The first bullet hit Dano in the hand; the second one hit his left shoulder; the third bullet missed and hit the wall; the fourth and fifth bullets hit Dano in his chest. The final chamber was empty, but Paul pulled the trigger a sixth, seventh, and eighth time. Dano fell back. He’d dropped the .45. Everything was suddenly wet. It took him a moment to realize that wetness was his own blood.
The duffel bag was open and leaking cash, as Paul made his way down the hallway, but he wasn’t thinking about that. He was thinking about the fact that after emptying five rounds into Dano, the guy was still alive. Paul had walked around the desk and pulled bag off of him. Dano pulled at the bag, but there was no strength behind it. A cash box fell out of the bag thanks to Dano’s attempts to stop him. Paul glanced back through the doorway and saw Dano getting to his feet.
Now Paul’s sole thought involved getting out the front door and into the car before that hulking Pacific Islander caught up to him. Luckily, while the bullets hadn’t stopped him, the last he saw Dano, the guy was leaning against the wall and slowly lurching towards him. Dano was probably thirty seconds behind him. Maybe even a whole minute.
Everything was happening so damn fast. Had Dano bothered to pick up his gun? Why hadn’t he thought to pick it up? So focused on the fucking bag. Goddamn it.
Paul pushed open the front door, walked out to the green Chevelle still parked where he’d abandoned it on the sidewalk a minute earlier. He opened the passenger side door, climbed in, and left the bag of money on the floor of the car before sliding into the driver’s seat.
Just before he started the car, he heard sirens.
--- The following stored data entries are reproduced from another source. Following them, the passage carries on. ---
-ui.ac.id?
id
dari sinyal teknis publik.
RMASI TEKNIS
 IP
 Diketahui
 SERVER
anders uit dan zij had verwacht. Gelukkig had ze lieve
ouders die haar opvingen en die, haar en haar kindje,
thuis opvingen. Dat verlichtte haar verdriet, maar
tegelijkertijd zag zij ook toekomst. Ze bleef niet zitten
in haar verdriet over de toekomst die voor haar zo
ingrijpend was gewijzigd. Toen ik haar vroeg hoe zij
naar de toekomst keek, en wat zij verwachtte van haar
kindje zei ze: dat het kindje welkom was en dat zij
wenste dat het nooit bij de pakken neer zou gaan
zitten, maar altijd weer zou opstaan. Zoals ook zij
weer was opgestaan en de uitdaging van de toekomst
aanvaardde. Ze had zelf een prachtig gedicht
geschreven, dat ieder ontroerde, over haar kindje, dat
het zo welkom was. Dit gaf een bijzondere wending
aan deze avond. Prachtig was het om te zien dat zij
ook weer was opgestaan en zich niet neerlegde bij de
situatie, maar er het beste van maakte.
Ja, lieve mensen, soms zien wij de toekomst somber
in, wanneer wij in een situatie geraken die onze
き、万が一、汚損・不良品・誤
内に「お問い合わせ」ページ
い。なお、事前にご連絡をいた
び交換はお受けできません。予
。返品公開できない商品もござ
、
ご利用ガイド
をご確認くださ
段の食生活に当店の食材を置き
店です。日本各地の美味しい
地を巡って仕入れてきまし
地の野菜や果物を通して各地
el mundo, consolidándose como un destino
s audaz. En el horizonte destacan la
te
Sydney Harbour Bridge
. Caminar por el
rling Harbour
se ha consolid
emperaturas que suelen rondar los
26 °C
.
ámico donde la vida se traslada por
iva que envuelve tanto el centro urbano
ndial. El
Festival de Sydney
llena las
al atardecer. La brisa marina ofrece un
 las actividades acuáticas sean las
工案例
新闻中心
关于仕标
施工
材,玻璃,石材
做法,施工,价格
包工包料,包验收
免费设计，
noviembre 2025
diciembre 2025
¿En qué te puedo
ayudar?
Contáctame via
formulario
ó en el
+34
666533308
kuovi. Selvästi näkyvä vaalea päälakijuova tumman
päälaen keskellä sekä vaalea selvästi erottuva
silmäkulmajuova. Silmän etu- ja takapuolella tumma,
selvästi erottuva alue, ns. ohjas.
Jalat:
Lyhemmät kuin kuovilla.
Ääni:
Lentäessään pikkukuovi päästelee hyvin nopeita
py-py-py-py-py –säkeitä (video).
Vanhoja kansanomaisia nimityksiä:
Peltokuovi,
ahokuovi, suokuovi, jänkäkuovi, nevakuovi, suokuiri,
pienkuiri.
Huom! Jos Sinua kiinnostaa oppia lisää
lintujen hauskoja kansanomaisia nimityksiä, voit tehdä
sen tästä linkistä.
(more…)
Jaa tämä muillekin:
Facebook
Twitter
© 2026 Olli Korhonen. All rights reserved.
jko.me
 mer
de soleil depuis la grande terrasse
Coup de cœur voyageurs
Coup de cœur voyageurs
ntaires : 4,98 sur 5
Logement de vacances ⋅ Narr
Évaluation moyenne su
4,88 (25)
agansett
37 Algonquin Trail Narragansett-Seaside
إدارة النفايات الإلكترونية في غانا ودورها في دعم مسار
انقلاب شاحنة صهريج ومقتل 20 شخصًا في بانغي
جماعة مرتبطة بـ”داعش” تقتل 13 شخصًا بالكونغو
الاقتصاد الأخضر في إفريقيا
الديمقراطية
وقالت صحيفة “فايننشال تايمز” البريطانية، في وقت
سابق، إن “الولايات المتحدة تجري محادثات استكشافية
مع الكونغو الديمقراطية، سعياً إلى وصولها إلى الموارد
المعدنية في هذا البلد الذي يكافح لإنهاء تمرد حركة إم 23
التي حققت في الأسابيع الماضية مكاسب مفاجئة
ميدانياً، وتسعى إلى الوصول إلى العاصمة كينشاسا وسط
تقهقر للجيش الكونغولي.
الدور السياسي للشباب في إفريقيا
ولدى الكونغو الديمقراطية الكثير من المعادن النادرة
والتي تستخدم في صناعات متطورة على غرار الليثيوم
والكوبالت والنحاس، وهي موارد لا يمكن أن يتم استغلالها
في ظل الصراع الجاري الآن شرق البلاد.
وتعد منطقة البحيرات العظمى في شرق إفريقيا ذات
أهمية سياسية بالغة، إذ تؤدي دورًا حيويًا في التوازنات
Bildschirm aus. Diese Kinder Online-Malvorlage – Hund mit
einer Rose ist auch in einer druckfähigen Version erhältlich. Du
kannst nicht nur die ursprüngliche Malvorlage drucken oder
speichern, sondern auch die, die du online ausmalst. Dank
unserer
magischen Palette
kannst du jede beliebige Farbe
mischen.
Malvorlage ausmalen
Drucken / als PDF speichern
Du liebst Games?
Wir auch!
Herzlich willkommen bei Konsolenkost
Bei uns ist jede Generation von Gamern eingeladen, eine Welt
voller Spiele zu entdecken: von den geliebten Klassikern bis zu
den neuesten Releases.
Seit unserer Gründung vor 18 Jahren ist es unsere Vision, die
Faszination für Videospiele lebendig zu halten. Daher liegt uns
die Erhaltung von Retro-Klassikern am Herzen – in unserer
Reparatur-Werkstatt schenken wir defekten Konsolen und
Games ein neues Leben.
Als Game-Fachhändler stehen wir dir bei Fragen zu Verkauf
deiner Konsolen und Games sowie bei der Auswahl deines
He turned the key and put the car in reverse, backing it off of the sidewalk and pulled into traffic. He was turning left onto 9th Street when he saw multiple police cars pulling up in front of Cooper’s office.
Ten minutes later, Paul had driven back to the Proctor district only to find that this time his spot across the street from the apartment building was filled by the Medical Examiner van with a police car in front of it.
He drove by the building quickly and turned right on North 30th Street. He needed to leave town.